Sorry, we’ll get back to that in the moment I promise. Otherwise, another weakness of the piece is the dullness of the cyborg. The core of the character seems to be The Man With No Name, or more specifically the aged, life worn version from Unforgiven. But in the days before he was nattering with an empty chair, even when Clint Eastwood’s granite like face seemed to have emerged from the outcrops within the landscape he had an infinite amount of charisma, he was no simple Terminator. Whithouse's decided that his Kahler-Mas needs to be a near emotionless killing machine, which again doesn’t feel very Doctor Who, despite the moments when he considers his disenfranchisement from society. Though that’s perhaps preferable to last week’s comedy robots who, as has since been pointed out to me in the meantime by a friend, are supposed be funny even though they're the tools of Solomon’s genocide of the Silurians.

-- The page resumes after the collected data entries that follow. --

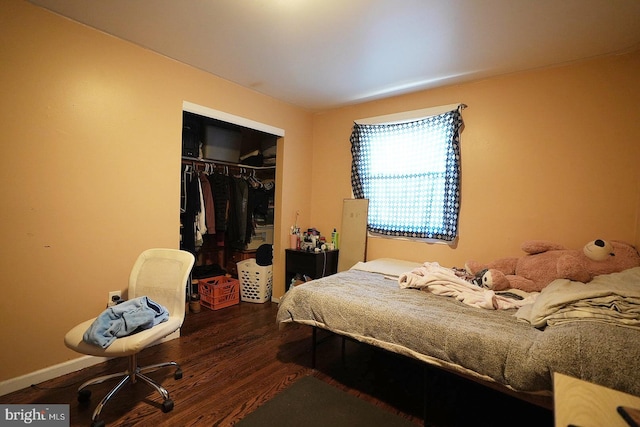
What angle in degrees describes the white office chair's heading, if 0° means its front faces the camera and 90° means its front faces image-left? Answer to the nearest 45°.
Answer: approximately 45°

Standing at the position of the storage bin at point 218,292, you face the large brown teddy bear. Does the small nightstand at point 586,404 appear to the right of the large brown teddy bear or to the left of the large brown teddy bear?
right

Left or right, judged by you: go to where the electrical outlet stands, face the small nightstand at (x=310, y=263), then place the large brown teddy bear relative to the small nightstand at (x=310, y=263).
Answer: right

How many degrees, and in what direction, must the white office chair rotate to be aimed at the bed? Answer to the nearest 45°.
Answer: approximately 90° to its left

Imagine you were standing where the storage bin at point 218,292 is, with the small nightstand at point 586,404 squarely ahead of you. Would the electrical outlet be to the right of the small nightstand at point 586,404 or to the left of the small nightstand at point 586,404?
right

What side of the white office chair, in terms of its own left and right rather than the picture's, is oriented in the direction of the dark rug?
left

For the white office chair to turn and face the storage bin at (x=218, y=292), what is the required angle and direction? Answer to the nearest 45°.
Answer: approximately 180°

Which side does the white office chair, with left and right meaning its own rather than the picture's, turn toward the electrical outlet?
right

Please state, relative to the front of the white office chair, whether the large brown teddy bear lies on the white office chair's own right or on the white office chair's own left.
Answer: on the white office chair's own left

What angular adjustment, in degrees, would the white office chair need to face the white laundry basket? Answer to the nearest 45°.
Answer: approximately 180°
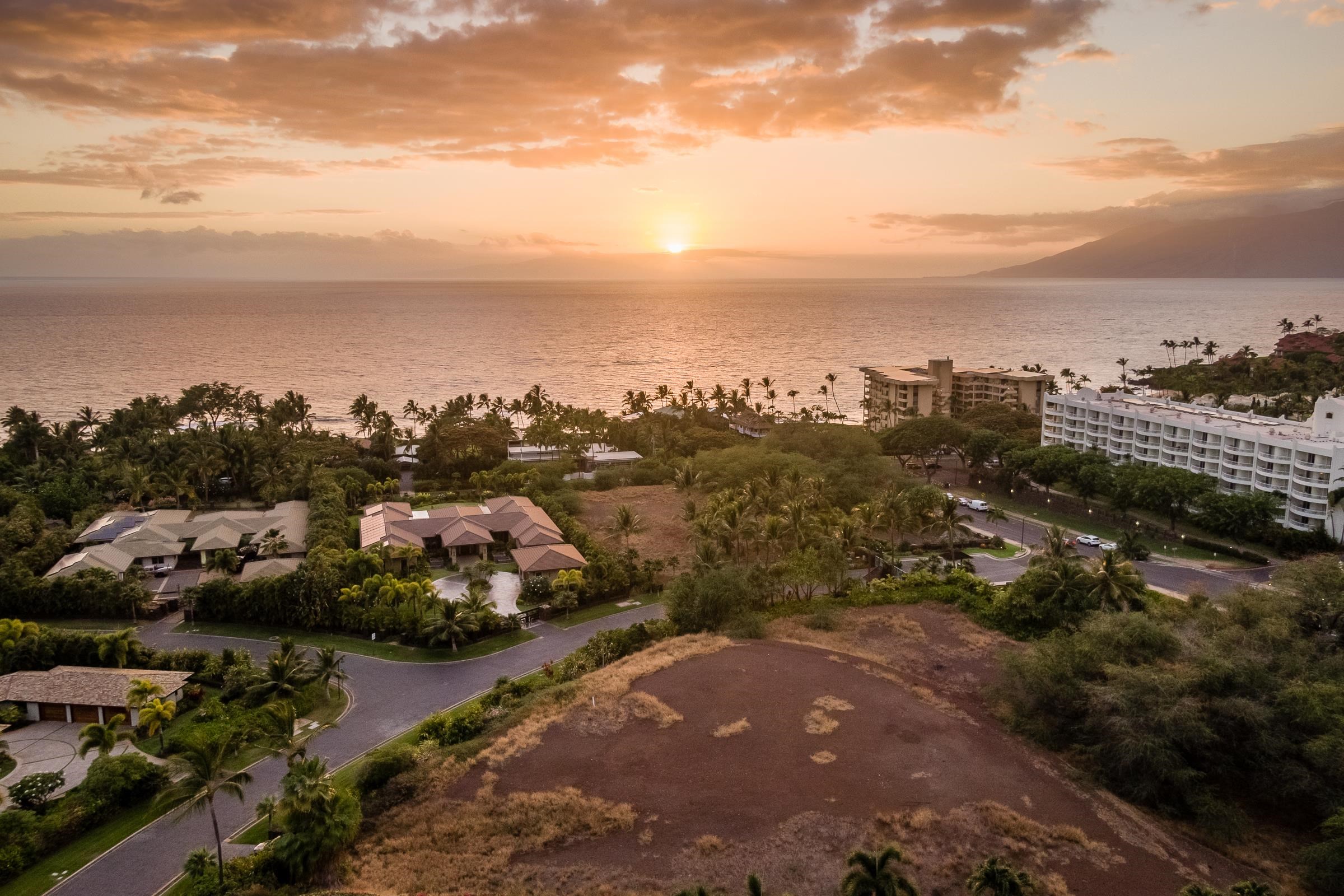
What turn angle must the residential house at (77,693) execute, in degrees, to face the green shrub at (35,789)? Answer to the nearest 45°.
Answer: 0° — it already faces it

Wow, nearly two thousand words in two hours. Imagine if I ploughed this industry into something that matters. But perhaps this does matter. It’s about what we’re teaching our kids and what we as kids originally grokked about the series. On the one hand, I remember watching westerns as a child then playing cowboys and Indians in the back yard, plastic guns everywhere. Later it was Star Trek and phasers. Later still it was Transformers and transforming. But eventually it was back to Doctor Who because, amongst other things, of the ingenuity of the main character. Originally, all that was required for the Doctor to become a better person was Ian giving him a suspicious look when he brandished a rock to knock the brains out of a caveman because he's impeding their return to the TARDIS.
After that he's was a benevolent alien we could all love, ruminating on his rights, but now, according to this production team, that’s a lesson he has to learn again, again, and again, that he needs to reminded that he’s better than the Daleks, the Cyberman and the Master by whichever mono-heartbeater happens to be in the vicinity. That makes him a little bit dangerous perhaps, more alien, but I could never get along with the Sixth and Seventh Doctor much on television for similar reasons and it’ll be disappointing if that’s the route Moffat et al are going now, especially if like the latter it’s never really explained how he got from going out of his way to give some kids their best Christmas ever to what we witnessed these past few weeks. This can’t be “just because” can it? There has to be a reason for all this. What have we missed when we weren't looking? He hasn’t blown up Gallifrey again has he?